After a full week of testing (approx. 1.5 hours daily), the buds still have enough juice for an extra day of listening. Ambient Mode and volume don't affect battery performance too much. Also, it’s worth noting how superb the battery management is on the Galaxy Buds Plus. When first receiving the product, I had the buds stored in the case for over a week, untouched, and they remained at 99%. The case remained fully charged as well.
Speaking of which, the charging case holds 22 hours for two full charges. It may sound like a lot, but it’s not compared to other models. The Jabra Elite Active 75t and Anker Soundcore Liberty Air 2 cases both feature 28 hours, whereas the AirPods Pro case also holds a bit more playtime, at 24 hours.
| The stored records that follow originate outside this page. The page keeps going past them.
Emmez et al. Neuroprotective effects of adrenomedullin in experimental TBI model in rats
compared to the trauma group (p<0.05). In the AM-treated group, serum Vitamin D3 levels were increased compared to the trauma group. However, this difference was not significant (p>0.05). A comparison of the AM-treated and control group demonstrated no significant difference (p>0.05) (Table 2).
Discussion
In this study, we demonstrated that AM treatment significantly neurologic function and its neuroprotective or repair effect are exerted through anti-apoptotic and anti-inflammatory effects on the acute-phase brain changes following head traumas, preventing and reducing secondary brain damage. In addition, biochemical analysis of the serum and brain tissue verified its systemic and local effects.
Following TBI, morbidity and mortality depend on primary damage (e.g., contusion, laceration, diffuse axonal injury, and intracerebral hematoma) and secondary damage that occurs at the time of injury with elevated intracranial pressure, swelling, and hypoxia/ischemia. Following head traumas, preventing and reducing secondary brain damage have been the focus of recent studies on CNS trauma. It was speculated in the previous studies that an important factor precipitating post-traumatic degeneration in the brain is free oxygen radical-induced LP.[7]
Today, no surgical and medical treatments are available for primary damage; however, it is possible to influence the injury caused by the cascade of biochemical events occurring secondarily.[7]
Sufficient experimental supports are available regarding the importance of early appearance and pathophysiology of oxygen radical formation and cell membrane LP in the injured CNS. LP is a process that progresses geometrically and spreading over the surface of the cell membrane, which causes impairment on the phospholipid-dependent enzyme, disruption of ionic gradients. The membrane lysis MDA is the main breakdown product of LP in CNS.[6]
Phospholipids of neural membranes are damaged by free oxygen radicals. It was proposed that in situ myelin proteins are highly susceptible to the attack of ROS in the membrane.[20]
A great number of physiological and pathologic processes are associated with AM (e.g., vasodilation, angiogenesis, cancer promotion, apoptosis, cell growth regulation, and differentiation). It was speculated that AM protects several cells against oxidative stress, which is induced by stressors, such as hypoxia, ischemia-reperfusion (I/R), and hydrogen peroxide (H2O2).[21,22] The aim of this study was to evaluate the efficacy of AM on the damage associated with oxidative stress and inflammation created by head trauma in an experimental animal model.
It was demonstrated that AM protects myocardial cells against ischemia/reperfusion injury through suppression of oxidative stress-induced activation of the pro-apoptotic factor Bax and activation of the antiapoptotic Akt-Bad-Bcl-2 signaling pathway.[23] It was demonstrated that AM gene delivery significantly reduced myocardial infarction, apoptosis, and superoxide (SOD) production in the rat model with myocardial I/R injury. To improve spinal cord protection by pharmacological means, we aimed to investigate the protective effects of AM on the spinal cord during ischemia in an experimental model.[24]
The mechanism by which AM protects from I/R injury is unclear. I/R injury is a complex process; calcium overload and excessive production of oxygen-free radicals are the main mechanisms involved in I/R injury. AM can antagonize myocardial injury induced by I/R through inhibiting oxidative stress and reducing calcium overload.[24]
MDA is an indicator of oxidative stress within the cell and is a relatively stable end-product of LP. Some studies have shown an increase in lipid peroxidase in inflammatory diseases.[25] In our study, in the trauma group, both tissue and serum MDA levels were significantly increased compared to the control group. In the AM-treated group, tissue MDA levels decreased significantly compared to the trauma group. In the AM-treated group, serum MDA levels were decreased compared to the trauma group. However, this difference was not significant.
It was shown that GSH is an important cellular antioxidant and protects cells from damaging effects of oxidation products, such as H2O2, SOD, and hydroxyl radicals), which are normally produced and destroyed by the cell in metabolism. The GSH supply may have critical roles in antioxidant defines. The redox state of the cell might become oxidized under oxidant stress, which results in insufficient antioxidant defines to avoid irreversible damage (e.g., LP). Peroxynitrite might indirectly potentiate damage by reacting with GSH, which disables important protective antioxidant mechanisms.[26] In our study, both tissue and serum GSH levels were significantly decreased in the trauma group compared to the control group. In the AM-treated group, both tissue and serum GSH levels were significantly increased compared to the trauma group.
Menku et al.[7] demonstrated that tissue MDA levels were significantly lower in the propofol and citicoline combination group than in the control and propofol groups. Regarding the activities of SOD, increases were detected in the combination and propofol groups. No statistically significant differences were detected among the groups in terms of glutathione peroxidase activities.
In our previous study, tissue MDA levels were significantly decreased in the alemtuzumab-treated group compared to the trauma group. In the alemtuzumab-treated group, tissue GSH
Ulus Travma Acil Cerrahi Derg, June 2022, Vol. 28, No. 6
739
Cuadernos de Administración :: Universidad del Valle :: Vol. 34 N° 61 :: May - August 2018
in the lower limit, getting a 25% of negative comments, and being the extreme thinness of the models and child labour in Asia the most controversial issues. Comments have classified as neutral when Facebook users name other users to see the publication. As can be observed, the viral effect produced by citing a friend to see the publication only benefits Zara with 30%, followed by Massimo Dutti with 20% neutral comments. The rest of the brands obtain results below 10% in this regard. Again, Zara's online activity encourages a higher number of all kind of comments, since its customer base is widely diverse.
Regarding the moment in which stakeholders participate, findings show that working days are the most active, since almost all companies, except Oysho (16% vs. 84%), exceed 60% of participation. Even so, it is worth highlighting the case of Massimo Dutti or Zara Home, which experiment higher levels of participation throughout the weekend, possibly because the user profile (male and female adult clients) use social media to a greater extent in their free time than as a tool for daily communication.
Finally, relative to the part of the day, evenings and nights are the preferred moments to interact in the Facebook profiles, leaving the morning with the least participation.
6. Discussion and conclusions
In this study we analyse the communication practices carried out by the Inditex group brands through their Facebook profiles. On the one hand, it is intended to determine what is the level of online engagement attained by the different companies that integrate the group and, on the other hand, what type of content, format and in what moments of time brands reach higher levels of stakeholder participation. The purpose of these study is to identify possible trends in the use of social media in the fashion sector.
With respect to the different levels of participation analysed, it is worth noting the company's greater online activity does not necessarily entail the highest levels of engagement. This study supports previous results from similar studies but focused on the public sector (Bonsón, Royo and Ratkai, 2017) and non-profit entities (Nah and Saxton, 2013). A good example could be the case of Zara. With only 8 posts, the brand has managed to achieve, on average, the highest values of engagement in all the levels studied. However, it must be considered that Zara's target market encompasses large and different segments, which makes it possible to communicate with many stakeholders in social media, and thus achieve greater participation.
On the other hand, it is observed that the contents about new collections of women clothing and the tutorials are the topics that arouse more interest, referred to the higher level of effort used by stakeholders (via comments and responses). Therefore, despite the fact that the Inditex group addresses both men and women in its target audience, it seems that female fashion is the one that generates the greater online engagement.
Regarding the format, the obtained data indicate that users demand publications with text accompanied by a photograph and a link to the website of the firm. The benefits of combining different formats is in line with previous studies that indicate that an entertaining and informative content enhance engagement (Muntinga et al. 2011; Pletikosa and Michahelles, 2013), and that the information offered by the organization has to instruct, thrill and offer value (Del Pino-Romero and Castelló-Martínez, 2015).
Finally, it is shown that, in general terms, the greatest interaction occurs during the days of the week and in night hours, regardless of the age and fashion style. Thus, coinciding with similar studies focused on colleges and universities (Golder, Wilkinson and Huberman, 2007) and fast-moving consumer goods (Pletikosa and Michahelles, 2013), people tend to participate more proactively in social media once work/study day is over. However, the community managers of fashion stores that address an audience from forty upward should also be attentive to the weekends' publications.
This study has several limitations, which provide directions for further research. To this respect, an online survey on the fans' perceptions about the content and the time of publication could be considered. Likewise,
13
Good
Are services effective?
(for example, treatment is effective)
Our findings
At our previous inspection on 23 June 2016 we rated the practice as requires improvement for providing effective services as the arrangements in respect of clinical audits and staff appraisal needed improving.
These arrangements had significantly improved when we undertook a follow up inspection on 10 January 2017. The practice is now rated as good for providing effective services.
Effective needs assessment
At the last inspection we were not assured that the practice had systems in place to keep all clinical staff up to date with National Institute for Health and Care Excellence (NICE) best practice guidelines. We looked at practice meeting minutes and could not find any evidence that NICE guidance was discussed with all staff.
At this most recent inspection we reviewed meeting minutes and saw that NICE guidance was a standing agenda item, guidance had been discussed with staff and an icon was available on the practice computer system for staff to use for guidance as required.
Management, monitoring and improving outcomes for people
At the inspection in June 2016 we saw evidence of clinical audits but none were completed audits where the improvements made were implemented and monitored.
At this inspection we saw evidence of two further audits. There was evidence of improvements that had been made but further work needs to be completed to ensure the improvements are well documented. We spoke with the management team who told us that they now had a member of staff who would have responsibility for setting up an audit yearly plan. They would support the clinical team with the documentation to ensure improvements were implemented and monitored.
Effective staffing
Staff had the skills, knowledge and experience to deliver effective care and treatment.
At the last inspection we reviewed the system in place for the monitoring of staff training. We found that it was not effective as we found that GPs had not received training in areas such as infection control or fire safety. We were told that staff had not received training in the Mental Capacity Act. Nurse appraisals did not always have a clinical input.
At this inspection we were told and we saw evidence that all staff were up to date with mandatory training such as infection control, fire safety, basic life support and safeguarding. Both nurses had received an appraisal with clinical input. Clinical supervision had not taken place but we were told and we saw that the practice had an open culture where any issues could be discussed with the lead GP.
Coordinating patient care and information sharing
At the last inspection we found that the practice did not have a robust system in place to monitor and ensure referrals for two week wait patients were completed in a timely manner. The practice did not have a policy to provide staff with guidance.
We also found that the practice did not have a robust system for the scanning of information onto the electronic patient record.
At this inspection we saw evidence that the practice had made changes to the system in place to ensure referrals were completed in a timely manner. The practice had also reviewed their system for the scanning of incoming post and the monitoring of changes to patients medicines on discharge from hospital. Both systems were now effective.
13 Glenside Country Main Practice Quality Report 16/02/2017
Luckily, a single charge is enough to keep you entertained for several days with moderate use, so you won’t have to spend much time recharging the case.
The Galaxy Buds Plus’s charging is also wireless, a major bonus for those who want to power up without being tethered to a charging cable.
Samsung Galaxy Buds Plus: Call quality and connectivity
The Galaxy Buds Plus is a decent headset for making calls. Despite most calls sounding low on my end, Samsung’s two-mic array delivers a boost to clarity. At least, that was the impression I got from speaking with several friends over Skype. Many of them could hear my voice loud and clear. The low volume didn’t bother me much as long as there wasn't a lot of background noise, though my fiancée wasn’t too thrilled about it when she was trying to watch TV. Talking outside wasn’t too bad either, but I was also walking through empty New York City streets (thanks, COVID-19), so there was no way to test call quality in rowdy settings.
Wireless performance is never a problem for these buds. I was able to maintain a stable connection during phone calls and when paired to different devices. The Galaxy Buds Plus was supposed to support multipoint connectivity, but sadly, it’s absent here, so you can only pair to one device at a time. However, Bluetooth 5.0 is very strong and makes connecting to iOS and Android devices seamless.
Samsung Galaxy Buds Plus: Bottom line
Whether you’re an Android, iOS or even a Windows user, the Samsung Galaxy Buds Plus performs equally great across all platforms. Granted, Android-philes get the better end of the deal, thanks to exclusive features like Spotify integration and PowerShare; the latter only applies to current Samsung Galaxy smartphones. You also get the best battery life around, as well as strong audio and connectivity for quality overall performance.
But as solid of an upgrade as they are, these next-gen buds still have some issues that need attention. The lack of noise cancellation gives the AirPods Pro a stronger selling point, while the Galaxy Buds Plus’s sensitive mics and weak noise isolation can hinder audio. Many will find the touch controls to be finicky as well.
Nonetheless, Samsung’s newest release is worth the listen if you want elite wireless earbuds that outperform the AirPods Pro in major areas like battery life and sound, and for $100 less.